** Opening LISTED RECORDS block **

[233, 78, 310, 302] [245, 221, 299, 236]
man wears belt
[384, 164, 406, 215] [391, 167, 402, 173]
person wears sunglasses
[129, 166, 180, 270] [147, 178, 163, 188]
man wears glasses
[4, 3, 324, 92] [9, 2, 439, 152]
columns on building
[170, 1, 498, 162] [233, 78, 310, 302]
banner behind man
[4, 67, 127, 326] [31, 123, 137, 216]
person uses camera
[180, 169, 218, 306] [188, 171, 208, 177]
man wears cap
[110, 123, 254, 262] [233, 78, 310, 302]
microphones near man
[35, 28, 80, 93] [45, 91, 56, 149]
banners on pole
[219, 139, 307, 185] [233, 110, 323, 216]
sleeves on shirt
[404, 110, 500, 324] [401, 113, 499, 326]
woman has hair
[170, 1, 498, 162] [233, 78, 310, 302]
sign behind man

** Closing LISTED RECORDS block **

> [PROBLEM TO WORK ON] Can you reproduce every record above, line for line, without changing anything?

> [ANSWER SECTION]
[233, 78, 310, 302] [245, 221, 299, 236]
man wears belt
[384, 164, 406, 215] [391, 167, 402, 173]
person wears sunglasses
[129, 166, 180, 270] [147, 178, 163, 188]
man wears glasses
[4, 3, 324, 92] [9, 2, 439, 152]
columns on building
[170, 1, 498, 162] [233, 78, 310, 302]
banner behind man
[4, 67, 127, 326] [31, 123, 137, 216]
person uses camera
[180, 169, 218, 306] [188, 171, 208, 177]
man wears cap
[110, 123, 254, 262] [233, 78, 310, 302]
microphones near man
[35, 28, 80, 93] [45, 91, 56, 149]
banners on pole
[219, 139, 307, 185] [233, 110, 323, 216]
sleeves on shirt
[404, 110, 500, 324] [401, 113, 499, 326]
woman has hair
[170, 1, 498, 162] [233, 78, 310, 302]
sign behind man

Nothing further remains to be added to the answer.